Prepare Your Business To Sell
Either you have decided to sell your company or, you have decided to begin preparing your company for an eventual sale. You can prepare your business to make it more marketable, prepare books and records, prepare your inventory, prepare your equipment. Without letting your employees know, you can even begin preparing them for the transition. What can you do to help make this process less stressful and how can you increase the chances of a successful sale? In this article, I will address these questions and more. I will break these down into three categories:
- Business Valuation
- Prepare Your Business For Listing
- Long Term Preparation
The Business Valuation
A business valuation is a valuable tool to help decide when to sell your company. It allows you to realistically place a dollar value, and know how much a bank will loan. The Enterprise Group will do a free business valuation for you. Our business valuations have been proven time and time again to be quite accurate. That being said, published statistics show when a company has an independent third party appraisal, selling success goes up substantially. The sale success rate goes from approximately 20-30% to almost 80%. This is when using a business broker. The success rates are much lower when a business owner attempts to sell the business on his own.
Independent Third Party Appraisal
Because of this, The Enterprise Group works with one of the best Certified Business appraisers in the country. This firm performs appraisals all over the United States and is highly regarded in the industry. There is a good chance the lender your buyer chooses will already have this firm on their list of approved appraisers.
There are many benefits of having an independent third party appraisal.
1. You as a business owner know for sure what the business is worth
2. You now have an independent third party supporting the purchase price. You the seller are in a much stronger position at the negotiating table.
3. Banks are significantly more comfortable loaning the requested amount when they have the documented proof of a third-party appraisal
4. Even though the bank will still have to have their own appraisal, it becomes very difficult for another appraiser to come back with a lower value.

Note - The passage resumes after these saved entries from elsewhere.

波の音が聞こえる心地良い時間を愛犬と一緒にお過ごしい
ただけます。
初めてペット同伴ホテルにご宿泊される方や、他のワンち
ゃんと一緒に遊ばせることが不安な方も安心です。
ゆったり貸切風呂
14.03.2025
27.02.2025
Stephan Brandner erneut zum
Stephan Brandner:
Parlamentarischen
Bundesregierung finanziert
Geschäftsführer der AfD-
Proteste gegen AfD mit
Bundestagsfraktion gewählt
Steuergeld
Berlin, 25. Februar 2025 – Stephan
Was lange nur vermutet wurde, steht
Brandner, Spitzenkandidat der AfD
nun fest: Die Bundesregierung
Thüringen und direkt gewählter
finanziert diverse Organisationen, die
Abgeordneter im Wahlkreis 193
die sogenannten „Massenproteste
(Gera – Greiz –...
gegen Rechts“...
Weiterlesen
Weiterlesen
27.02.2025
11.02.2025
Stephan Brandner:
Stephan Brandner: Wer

What is needed for the Valuation
When you make the decision to sell your company, you will decide the sales price. The business valuation is the first step in determining this figure. For our company to perform the business valuation we need a list of information. More information equals higher accuracy when completing the valuation. Here is a list of information The Enterprise Group will request in order to perform the valuation.
- A minimum of two but preferably three years of financials (P&Ls)

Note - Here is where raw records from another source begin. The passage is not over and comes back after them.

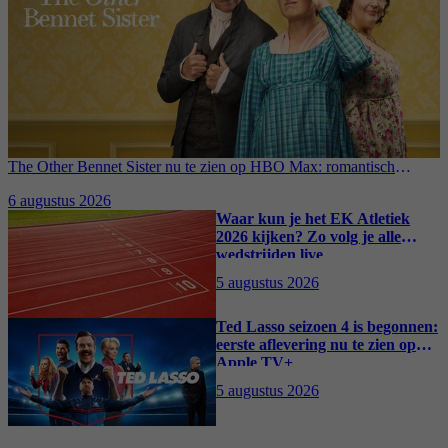
The Other Bennet Sister nu te zien op HBO Max: romantisch
kostuumdrama krijgt lovende recensies
6 augustus 2026
Waar kun je het EK Atletiek
2026 kijken? Zo volg je alle
wedstrijden live
5 augustus 2026
Ted Lasso seizoen 4 is begonnen:
eerste aflevering nu te zien op
Apple TV+
5 augustus 2026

- Three years of tax returns
- A list and current value of furniture, fixtures & equipment (FFE)
- Current inventory along with the wholesale value
- Current balance sheet
- Accounts receivable total along with the percentage of aging or bad debt.
- List of outstanding loans with total debt and monthly payments
- If property is included, a description of the property and last appraisal
Two years of P&Ls, balance sheet, inventory total and property information are the minimum needed to do a preliminary valuation. Once the business is listed for sale, everything listed above will be required. This being said, the quicker you can get all of this together, the easier it will be for you.

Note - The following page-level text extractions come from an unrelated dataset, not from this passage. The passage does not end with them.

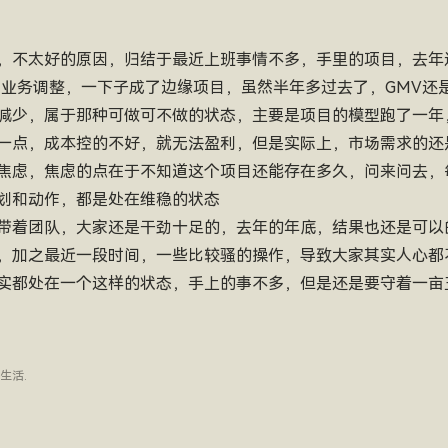
，不太好的原因，归结于最近上班事情不多，手里的项目，去年
司业务调整，一下子成了边缘项目，虽然半年多过去了，GMV还
减少，属于那种可做可不做的状态，主要是项目的模型跑了一年
一点，成本控的不好，就无法盈利，但是实际上，市场需求的还
焦虑，焦虑的点在于不知道这个项目还能存在多久，问来问去，
划和动作，都是处在维稳的状态
带着团队，大家还是干劲十足的，去年的年底，结果也还是可以
，加之最近一段时间，一些比较骚的操作，导致大家其实人心都
实都处在一个这样的状态，手上的事不多，但是还是要守着一亩
生活
.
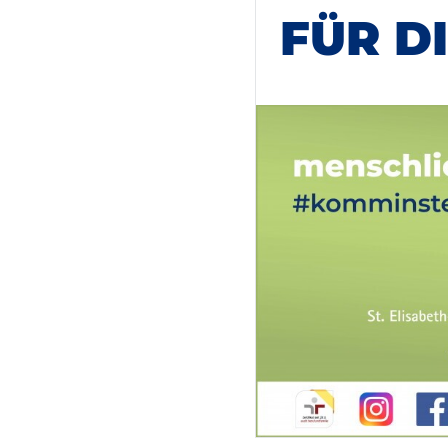
FÜR D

Prepare Your Business For Listing
It’s no secret when you sell your car or your house, the best way to get top dollar is to make sure it is clean and in good order. The same thing applies to a company when listed for sale. A clean, neat, well maintained company shows much better than one that is not. A fresh coat of paint and all of the equipment serviced and properly working. What some may call a good “spring cleaning” will go a long way to attracting buyers.
Organize the company’s financials. Make sure all of your financials are up to date and ready to be looked at by buyers. Be prepared to give at least three years of financials, some banks are now requiring five years. (Profit and Loss statements, Balance Sheets and Tax Returns). Everything needed for the valuation is needed once the business is listed for sale.
Create a complete list of “FFE” (Furniture, Fixtures and Equipment). This is a complete list of everything that is going to go in the sale that is not considered inventory and is not nailed down. Estimate a current value of these things. Your balance sheet will have at least a partial list of these items that have not been depreciated off but realistically there will be a difference in value from the balance sheet to what is current market value.
Compile a complete and up to date inventory of products, parts and materials with the actual wholesale value. In most cases, this is added to the total price of the business. Sometimes it is used as a negotiation tool to agree upon a final selling price with the buyer.
More preparation for selling your business
Create a list of employees with their job description, annual salary or hourly wage; indicate full time or part time and whether they are considered management. Do not put their names, just use “Employee one, Employee two” etc.
Sit down and create a couple-page synopsis of the business. Tell about the company’s history, why it is a great company and give your opinion of the potential future growth. If you were buying your company what would you do to grow it to the next level? Why do you want to sell? Is it for retirement, do you want to start a new venture, or do you run multiple companies and want to start concentrating in another area? Buyers like to know if it is such a great business, why you are selling? This gives them a logical explanation which also gives them a level of comfort that they are looking at a truly great business to purchase.
Long Term Preparation
One of the big mistakes business owners make as they are building and developing their company is that they become the center, or hub of the business. In short, they ARE the business. One of the first questions I will ask a lot of business owners is, “if we take you out of the business, what’s left?” That is a good question, and it is a good question for multiple reasons.
For the purpose of selling the company, what would it take to replace you the owner and how much would you have to pay this person to run the company? I understand that a young company may not have the resources to put a manager in place to take over the responsibilities of the owner but ultimately this should be the goal of a business owner, to make himself or herself less vital to the daily workings of the company. This starts by properly training your employees to do their job and have the confidence in them not to have to oversee every little detail. I call this long-term planning because you cannot do these things overnight. You may have been running your company for years with your hand personally in every area of the business.
The journey begins with the first step
You don’t make changes like this quickly but you do need to start by defining what your employees do, making sure they are properly trained and then create a training manual with specific details of what to do and how to do it so that if someone else had to take that position, they would be able to step in and by using the training manual along with some guidance from management, they would be up and running quickly. Another great idea is to cross train your employees so that there is always more than one person trained to do each and every position within the company. This way if someone quit, was injured or even died, that position would not go unattended.
These things can give you great benefit in many ways by making your job as the business owner much less stressful. Your business will be significantly more marketable. This doesn’t necessarily make the business worth more than market value but it does help the business to be higher in the range of current market value and more importantly, it makes it more attractive to potential buyers.